Sonnenflecken könne man gut weglasern, ebenso Hautkrebsvorstufen. Die betroffenen Stellen werden etwa per photodynamischer Therapie mit einem speziellen Licht bestrahlt. „Das führt zu Entzündungen. So wird das kranke Gewebe abgestoßen", erklärt von Rohr. Die Technik funktioniere jedoch nur bis zu einem bestimmten Stadium der Hautschäden. „Einen weißen Hautkrebs etwa muss man herausschneiden", so von Rohr.

Hier gibt's Hilfe

Wer glaubt, an Bräunungssucht zu leiden, kann neben seinem Hautarzt auch einen Psychologen aufsuchen. Nur wenn sich der Sonnenanbeter auch des Problems bewusst ist und wirklich daran arbeiten will, können Nicole Blay, Alexandra Noguero und ihre Kollegen mit ihnen therapeutisch etwas bewegen. Dann entwickeln die Profis mit den Patienten gemeinsam Strategien, wie sie ihre Sucht nach brauner Haut und Sonne ändern und sich selbst kontrollieren können.

Nicht jeder strebt nach Bräune

Zu Nicole Blay kommen auch polnische, bulgarische oder tschechische Patienten. „Von ihnen sind nur wenige gebräunt. Schönheitsideale gehen eben auch immer mit der Kultur eines jeden Menschen einher", weiß die Psychologin. In Spanien oder auch Deutschland gilt (normales) Braunsein als gesund und sexy. „Wer braun ist, kann es sich auch leisten, in den Urlaub zu fahren", gibt von Rohr als einen weiteren Aspekt zu bedenken. Vor einigen Jahrzehnten noch war es genau umgekehrt: Die Blassen galten als die Reichen. Schließlich mussten sie offensichtlich nicht draußen auf dem Feld schuften.
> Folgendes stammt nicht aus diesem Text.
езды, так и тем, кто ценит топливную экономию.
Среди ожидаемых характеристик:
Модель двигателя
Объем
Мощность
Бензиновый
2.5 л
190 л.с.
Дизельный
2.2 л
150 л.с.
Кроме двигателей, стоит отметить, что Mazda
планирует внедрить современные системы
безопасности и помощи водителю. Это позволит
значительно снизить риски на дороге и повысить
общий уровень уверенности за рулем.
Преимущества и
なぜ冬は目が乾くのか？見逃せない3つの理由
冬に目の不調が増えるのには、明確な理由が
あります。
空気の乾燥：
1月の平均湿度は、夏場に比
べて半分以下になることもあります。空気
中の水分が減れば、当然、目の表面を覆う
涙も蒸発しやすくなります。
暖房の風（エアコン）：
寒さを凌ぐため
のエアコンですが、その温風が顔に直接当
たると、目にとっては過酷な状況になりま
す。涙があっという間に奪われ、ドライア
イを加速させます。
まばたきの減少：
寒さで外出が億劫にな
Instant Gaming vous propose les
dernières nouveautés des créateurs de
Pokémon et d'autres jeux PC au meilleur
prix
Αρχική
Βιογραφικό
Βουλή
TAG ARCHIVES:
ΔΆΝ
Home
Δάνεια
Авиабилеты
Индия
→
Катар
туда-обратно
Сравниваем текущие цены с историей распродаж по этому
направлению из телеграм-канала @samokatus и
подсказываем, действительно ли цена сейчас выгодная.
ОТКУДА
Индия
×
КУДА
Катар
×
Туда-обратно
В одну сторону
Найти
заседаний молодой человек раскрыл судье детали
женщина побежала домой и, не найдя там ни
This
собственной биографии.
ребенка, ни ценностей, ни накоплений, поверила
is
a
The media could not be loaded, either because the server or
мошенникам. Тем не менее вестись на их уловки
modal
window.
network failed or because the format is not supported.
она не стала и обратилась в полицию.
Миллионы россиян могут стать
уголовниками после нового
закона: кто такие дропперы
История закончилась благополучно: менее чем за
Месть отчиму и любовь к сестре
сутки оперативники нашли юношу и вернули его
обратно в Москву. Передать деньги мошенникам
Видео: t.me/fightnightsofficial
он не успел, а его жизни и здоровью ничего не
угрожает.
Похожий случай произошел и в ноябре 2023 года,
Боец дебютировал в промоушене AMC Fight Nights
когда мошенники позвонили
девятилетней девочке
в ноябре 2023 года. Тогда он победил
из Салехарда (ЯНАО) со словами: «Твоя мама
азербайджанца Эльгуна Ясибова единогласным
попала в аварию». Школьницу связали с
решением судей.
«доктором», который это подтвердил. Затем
So können sich Residenten und Urlauber schützen

Zunächst ist immer zu natürlichem Sonnenschutz zu raten, also einer Kopfbedeckung und der passenden Kleidung. Residenten, die ihren Hauttyp noch nicht kennen, sollten sich unbedingt von einem Hautarzt beraten lassen. „Wer auf Mallorca im Urlaub ist, sollte mit einem hohen Schutzfaktor beginnen und seinen Körper so langsam an die intensivere Sonneneinstrahlung gewöhnen", so Joachim von Rohr. Das Schutzprodukt sollte zudem wasserfest sein. „Wer aus dem Wasser kommt, muss dennoch nachcremen, denn nicht die ganze Creme bleibt haften", sagt der Hautarzt.

Wer dann ein bisschen Farbe bekommen hat, kann den Lichtschutzfaktor vorsichtig reduzieren. Je nach Sonnenempfindlichkeit eines Residenten oder Urlaubers empfiehlt von Rohr emulgatorfreie Produkte, also eher Gele oder Sprays statt Cremes. „Emulgatoren verstopfen die Poren, was zu Entzündungen führen kann", so von Rohr. Zudem rät er, 1.000 Milligramm Kalzium pro Tag einzunehmen. „Das erleichtert die Pigmentierung. Der Körper benötigt es für die Melatoninsynthese." Einmal pro Jahr sollte man zudem zur Vorsorgeuntersuchung zum Hautarzt gehen.